What is expected: From the line containing "isCluster(t, 'http://api.devnet.solana.com', 'devnet');" down to the line containing "isCluster(t, 'https://api.testnet.solana.com', 'testnet');" in the records below, reproduce every line exactly, ends included, and omit all others.

(Records from a data source)

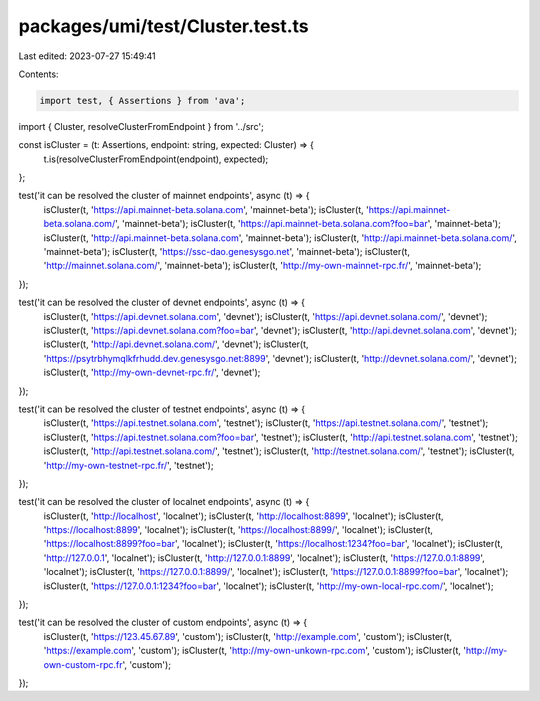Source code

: packages/umi/test/Cluster.test.ts
=================================

Last edited: 2023-07-27 15:49:41

Contents:

.. code-block:: ts

    import test, { Assertions } from 'ava';
import { Cluster, resolveClusterFromEndpoint } from '../src';

const isCluster = (t: Assertions, endpoint: string, expected: Cluster) => {
  t.is(resolveClusterFromEndpoint(endpoint), expected);
};

test('it can be resolved the cluster of mainnet endpoints', async (t) => {
  isCluster(t, 'https://api.mainnet-beta.solana.com', 'mainnet-beta');
  isCluster(t, 'https://api.mainnet-beta.solana.com/', 'mainnet-beta');
  isCluster(t, 'https://api.mainnet-beta.solana.com?foo=bar', 'mainnet-beta');
  isCluster(t, 'http://api.mainnet-beta.solana.com', 'mainnet-beta');
  isCluster(t, 'http://api.mainnet-beta.solana.com/', 'mainnet-beta');
  isCluster(t, 'https://ssc-dao.genesysgo.net', 'mainnet-beta');
  isCluster(t, 'http://mainnet.solana.com/', 'mainnet-beta');
  isCluster(t, 'http://my-own-mainnet-rpc.fr/', 'mainnet-beta');
});

test('it can be resolved the cluster of devnet endpoints', async (t) => {
  isCluster(t, 'https://api.devnet.solana.com', 'devnet');
  isCluster(t, 'https://api.devnet.solana.com/', 'devnet');
  isCluster(t, 'https://api.devnet.solana.com?foo=bar', 'devnet');
  isCluster(t, 'http://api.devnet.solana.com', 'devnet');
  isCluster(t, 'http://api.devnet.solana.com/', 'devnet');
  isCluster(t, 'https://psytrbhymqlkfrhudd.dev.genesysgo.net:8899', 'devnet');
  isCluster(t, 'http://devnet.solana.com/', 'devnet');
  isCluster(t, 'http://my-own-devnet-rpc.fr/', 'devnet');
});

test('it can be resolved the cluster of testnet endpoints', async (t) => {
  isCluster(t, 'https://api.testnet.solana.com', 'testnet');
  isCluster(t, 'https://api.testnet.solana.com/', 'testnet');
  isCluster(t, 'https://api.testnet.solana.com?foo=bar', 'testnet');
  isCluster(t, 'http://api.testnet.solana.com', 'testnet');
  isCluster(t, 'http://api.testnet.solana.com/', 'testnet');
  isCluster(t, 'http://testnet.solana.com/', 'testnet');
  isCluster(t, 'http://my-own-testnet-rpc.fr/', 'testnet');
});

test('it can be resolved the cluster of localnet endpoints', async (t) => {
  isCluster(t, 'http://localhost', 'localnet');
  isCluster(t, 'http://localhost:8899', 'localnet');
  isCluster(t, 'https://localhost:8899', 'localnet');
  isCluster(t, 'https://localhost:8899/', 'localnet');
  isCluster(t, 'https://localhost:8899?foo=bar', 'localnet');
  isCluster(t, 'https://localhost:1234?foo=bar', 'localnet');
  isCluster(t, 'http://127.0.0.1', 'localnet');
  isCluster(t, 'http://127.0.0.1:8899', 'localnet');
  isCluster(t, 'https://127.0.0.1:8899', 'localnet');
  isCluster(t, 'https://127.0.0.1:8899/', 'localnet');
  isCluster(t, 'https://127.0.0.1:8899?foo=bar', 'localnet');
  isCluster(t, 'https://127.0.0.1:1234?foo=bar', 'localnet');
  isCluster(t, 'http://my-own-local-rpc.com/', 'localnet');
});

test('it can be resolved the cluster of custom endpoints', async (t) => {
  isCluster(t, 'https://123.45.67.89', 'custom');
  isCluster(t, 'http://example.com', 'custom');
  isCluster(t, 'https://example.com', 'custom');
  isCluster(t, 'http://my-own-unkown-rpc.com', 'custom');
  isCluster(t, 'http://my-own-custom-rpc.fr', 'custom');
});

Solution to this problem:
  isCluster(t, 'http://api.devnet.solana.com', 'devnet');
  isCluster(t, 'http://api.devnet.solana.com/', 'devnet');
  isCluster(t, 'https://psytrbhymqlkfrhudd.dev.genesysgo.net:8899', 'devnet');
  isCluster(t, 'http://devnet.solana.com/', 'devnet');
  isCluster(t, 'http://my-own-devnet-rpc.fr/', 'devnet');
});

test('it can be resolved the cluster of testnet endpoints', async (t) => {
  isCluster(t, 'https://api.testnet.solana.com', 'testnet');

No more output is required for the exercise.